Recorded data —
━━━━━━

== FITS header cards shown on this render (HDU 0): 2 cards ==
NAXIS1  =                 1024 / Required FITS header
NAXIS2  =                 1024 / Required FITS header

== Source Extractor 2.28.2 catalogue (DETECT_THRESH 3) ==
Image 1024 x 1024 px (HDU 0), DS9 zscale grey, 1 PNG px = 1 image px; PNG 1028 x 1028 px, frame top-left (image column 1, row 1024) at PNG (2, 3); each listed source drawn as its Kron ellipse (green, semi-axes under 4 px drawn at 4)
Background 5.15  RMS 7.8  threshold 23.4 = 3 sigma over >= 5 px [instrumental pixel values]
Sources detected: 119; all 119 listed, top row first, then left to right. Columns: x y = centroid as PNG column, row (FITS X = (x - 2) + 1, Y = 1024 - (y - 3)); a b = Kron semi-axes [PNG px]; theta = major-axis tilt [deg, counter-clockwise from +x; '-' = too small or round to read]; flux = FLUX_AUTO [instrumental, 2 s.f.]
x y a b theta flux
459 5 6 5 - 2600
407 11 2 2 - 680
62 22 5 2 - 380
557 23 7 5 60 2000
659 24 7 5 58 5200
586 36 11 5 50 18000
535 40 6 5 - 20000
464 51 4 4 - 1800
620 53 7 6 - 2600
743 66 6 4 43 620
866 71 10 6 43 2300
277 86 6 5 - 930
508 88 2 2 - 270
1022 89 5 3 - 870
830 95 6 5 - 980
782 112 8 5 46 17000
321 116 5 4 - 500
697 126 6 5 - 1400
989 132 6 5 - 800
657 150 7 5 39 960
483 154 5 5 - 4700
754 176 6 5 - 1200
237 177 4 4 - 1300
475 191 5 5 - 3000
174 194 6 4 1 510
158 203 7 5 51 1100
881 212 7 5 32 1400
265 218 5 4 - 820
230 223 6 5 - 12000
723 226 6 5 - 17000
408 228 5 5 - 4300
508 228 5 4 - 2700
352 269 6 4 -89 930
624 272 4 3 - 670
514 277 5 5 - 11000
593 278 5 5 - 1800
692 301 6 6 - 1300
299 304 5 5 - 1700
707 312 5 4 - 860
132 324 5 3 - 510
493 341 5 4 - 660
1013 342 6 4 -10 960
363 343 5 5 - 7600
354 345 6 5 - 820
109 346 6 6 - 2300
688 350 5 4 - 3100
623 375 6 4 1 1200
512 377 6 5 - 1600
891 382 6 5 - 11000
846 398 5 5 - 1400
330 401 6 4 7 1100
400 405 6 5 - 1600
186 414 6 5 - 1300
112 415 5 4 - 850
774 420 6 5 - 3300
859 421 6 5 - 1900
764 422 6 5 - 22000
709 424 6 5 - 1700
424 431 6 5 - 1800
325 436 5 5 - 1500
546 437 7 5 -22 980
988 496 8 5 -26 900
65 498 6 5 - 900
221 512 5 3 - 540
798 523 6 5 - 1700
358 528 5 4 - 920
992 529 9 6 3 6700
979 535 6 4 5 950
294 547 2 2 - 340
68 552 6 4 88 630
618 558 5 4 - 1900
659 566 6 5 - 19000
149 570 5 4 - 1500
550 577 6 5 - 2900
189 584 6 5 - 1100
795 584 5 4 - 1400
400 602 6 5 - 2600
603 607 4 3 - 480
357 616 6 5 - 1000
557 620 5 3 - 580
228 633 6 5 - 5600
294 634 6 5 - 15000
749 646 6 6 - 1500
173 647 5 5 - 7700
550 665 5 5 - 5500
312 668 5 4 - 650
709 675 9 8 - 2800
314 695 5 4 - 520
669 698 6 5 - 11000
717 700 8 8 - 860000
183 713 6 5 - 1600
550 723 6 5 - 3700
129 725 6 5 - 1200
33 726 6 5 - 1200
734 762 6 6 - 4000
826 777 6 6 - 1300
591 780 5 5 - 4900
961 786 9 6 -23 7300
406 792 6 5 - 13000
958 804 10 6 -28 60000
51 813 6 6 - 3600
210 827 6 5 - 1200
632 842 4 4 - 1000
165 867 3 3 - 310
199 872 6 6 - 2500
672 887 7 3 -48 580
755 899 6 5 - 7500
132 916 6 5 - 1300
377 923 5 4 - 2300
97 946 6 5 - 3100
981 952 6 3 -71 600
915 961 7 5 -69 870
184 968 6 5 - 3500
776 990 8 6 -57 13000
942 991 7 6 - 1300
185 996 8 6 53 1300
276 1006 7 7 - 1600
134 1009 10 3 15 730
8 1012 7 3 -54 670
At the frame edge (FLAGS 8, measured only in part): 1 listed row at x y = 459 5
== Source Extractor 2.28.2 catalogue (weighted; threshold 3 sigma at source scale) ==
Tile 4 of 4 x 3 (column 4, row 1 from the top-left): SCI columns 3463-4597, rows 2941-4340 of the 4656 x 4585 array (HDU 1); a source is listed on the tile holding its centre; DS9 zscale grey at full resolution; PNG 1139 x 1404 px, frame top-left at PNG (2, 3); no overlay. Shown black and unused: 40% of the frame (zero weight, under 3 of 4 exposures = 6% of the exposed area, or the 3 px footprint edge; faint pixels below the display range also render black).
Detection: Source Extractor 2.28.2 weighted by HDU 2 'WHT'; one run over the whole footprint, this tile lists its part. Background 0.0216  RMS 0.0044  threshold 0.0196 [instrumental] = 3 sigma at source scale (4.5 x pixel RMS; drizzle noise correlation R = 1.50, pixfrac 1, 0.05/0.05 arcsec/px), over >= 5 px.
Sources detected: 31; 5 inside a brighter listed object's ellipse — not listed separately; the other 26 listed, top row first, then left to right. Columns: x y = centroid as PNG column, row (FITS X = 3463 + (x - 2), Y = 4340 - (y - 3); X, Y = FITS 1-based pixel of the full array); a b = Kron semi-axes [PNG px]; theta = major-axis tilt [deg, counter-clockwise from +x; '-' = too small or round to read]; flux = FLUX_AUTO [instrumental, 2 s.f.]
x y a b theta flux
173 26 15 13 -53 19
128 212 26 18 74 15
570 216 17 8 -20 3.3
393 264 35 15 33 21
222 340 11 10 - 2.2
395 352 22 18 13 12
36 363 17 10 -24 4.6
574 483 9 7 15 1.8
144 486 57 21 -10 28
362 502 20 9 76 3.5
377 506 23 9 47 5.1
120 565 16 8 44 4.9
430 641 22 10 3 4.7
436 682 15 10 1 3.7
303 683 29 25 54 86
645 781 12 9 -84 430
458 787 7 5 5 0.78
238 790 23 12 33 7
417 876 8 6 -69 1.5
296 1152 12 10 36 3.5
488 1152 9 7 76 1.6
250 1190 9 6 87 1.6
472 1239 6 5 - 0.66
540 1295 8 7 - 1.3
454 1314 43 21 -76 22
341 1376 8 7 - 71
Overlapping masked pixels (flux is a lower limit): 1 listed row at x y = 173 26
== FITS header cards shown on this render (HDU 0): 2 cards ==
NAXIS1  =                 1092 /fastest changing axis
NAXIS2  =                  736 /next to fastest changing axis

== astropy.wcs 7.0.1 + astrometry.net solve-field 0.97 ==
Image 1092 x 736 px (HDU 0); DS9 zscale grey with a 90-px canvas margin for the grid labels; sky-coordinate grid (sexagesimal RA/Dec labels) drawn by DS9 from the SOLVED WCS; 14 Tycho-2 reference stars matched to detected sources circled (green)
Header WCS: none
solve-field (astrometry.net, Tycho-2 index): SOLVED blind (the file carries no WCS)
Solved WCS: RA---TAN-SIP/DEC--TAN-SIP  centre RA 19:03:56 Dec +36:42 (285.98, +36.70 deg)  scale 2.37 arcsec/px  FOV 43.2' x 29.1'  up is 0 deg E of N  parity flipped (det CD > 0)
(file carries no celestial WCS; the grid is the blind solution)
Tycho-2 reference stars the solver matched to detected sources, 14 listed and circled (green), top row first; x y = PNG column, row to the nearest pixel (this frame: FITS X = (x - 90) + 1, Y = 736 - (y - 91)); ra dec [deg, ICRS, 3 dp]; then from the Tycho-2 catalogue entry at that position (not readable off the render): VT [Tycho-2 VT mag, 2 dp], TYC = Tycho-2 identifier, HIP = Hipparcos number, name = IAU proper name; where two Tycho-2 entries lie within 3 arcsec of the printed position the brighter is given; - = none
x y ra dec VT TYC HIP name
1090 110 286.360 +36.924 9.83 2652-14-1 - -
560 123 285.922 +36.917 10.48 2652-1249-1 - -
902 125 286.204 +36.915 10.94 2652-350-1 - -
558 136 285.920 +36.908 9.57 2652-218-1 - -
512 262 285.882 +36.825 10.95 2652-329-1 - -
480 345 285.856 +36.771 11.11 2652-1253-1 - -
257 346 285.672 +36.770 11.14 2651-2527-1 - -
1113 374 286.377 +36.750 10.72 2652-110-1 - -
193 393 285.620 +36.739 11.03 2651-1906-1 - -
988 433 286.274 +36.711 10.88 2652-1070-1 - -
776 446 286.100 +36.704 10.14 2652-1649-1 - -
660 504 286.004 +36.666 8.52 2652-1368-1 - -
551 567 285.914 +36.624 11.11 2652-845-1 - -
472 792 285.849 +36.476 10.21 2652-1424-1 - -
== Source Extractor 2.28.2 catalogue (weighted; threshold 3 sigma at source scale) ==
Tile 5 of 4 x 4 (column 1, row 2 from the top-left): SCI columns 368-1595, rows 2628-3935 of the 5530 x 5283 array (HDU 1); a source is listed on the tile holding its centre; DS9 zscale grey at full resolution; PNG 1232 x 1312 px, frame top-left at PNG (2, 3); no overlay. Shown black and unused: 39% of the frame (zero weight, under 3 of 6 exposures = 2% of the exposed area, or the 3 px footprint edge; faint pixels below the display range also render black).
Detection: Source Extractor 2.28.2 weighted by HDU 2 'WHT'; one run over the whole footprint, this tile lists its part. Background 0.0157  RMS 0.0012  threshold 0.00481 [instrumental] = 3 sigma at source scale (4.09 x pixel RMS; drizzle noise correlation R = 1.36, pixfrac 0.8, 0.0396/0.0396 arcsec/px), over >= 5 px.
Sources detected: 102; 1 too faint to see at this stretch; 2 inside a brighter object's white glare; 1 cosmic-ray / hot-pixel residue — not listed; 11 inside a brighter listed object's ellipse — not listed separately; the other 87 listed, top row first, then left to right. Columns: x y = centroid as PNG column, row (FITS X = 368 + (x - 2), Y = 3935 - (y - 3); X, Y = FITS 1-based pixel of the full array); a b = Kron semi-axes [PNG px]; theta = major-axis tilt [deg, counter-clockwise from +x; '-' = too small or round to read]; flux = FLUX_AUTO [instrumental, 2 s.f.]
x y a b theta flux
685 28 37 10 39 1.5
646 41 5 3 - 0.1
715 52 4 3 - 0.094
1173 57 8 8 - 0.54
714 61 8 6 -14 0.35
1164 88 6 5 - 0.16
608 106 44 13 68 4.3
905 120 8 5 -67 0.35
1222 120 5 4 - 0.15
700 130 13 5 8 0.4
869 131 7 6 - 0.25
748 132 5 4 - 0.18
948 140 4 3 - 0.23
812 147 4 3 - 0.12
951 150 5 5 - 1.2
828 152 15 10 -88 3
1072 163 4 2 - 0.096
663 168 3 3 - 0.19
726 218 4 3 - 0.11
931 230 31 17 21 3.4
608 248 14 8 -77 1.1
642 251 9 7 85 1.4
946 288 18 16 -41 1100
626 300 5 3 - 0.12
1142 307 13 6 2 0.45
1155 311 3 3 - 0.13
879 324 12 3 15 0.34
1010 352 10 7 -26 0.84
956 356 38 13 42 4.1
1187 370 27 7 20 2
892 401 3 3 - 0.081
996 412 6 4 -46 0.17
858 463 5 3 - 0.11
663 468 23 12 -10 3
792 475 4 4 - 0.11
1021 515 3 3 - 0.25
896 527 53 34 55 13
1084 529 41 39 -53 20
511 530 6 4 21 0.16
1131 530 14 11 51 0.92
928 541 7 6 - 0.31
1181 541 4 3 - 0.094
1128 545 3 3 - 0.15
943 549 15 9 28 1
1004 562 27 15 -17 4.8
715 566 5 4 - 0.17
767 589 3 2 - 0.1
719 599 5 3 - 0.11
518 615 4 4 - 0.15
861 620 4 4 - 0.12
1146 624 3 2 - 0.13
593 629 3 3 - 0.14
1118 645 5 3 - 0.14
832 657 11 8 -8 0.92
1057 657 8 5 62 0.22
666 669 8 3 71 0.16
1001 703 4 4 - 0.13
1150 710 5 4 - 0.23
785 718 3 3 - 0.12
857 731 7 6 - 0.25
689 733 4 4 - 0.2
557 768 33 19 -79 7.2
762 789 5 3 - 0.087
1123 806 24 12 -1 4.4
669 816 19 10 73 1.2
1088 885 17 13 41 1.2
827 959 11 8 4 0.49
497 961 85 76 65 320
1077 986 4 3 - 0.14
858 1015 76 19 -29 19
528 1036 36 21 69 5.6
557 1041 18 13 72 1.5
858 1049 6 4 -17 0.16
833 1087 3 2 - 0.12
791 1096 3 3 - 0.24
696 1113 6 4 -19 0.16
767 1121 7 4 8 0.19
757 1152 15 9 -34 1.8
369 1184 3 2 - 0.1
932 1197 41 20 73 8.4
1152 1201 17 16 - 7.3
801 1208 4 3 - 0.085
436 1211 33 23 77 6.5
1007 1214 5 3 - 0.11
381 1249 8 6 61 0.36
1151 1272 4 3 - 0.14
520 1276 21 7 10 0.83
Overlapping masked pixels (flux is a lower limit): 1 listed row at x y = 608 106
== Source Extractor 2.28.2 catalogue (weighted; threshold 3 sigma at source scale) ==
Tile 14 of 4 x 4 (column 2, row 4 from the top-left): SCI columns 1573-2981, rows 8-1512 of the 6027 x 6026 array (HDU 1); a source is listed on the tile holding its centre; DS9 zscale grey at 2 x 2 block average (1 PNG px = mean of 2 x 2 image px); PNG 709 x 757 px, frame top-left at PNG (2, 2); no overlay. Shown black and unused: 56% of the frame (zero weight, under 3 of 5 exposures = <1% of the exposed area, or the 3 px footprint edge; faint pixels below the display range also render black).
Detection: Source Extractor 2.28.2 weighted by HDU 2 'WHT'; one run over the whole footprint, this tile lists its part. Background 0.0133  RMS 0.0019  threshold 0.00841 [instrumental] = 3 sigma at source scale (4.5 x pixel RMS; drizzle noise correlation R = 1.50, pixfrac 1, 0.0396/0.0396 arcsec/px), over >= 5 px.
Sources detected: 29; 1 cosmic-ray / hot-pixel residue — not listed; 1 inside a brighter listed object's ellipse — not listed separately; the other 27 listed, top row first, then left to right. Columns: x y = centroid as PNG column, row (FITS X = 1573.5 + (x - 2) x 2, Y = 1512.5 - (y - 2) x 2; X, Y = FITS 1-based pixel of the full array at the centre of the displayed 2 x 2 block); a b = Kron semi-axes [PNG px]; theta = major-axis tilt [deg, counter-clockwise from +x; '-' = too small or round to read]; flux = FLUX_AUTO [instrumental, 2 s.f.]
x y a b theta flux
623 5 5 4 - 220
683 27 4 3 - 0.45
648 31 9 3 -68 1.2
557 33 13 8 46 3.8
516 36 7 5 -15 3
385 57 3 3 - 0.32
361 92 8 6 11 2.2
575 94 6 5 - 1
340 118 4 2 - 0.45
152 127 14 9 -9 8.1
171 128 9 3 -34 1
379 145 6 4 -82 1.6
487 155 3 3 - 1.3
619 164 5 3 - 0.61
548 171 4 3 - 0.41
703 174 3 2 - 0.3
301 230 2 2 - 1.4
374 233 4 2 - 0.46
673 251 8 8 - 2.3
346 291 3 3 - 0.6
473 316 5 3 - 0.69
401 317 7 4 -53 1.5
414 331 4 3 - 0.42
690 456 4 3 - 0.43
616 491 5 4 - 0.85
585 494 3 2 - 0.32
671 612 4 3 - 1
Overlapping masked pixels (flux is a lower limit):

━━━━━━

What to do — Output as a JSON list of strings, one per line with blank lines omitted, the lines of the listing that start with the line containing "solve-field (astrometry.net, Tycho-2" and go on through the line containing "x y ra dec VT TYC HIP name".

Final answer —
[
  "solve-field (astrometry.net, Tycho-2 index): SOLVED blind (the file carries no WCS)",
  "Solved WCS: RA---TAN-SIP/DEC--TAN-SIP  centre RA 19:03:56 Dec +36:42 (285.98, +36.70 deg)  scale 2.37 arcsec/px  FOV 43.2' x 29.1'  up is 0 deg E of N  parity flipped (det CD > 0)",
  "(file carries no celestial WCS; the grid is the blind solution)",
  "Tycho-2 reference stars the solver matched to detected sources, 14 listed and circled (green), top row first; x y = PNG column, row to the nearest pixel (this frame: FITS X = (x - 90) + 1, Y = 736 - (y - 91)); ra dec [deg, ICRS, 3 dp]; then from the Tycho-2 catalogue entry at that position (not readable off the render): VT [Tycho-2 VT mag, 2 dp], TYC = Tycho-2 identifier, HIP = Hipparcos number, name = IAU proper name; where two Tycho-2 entries lie within 3 arcsec of the printed position the brighter is given; - = none",
  "x y ra dec VT TYC HIP name"
]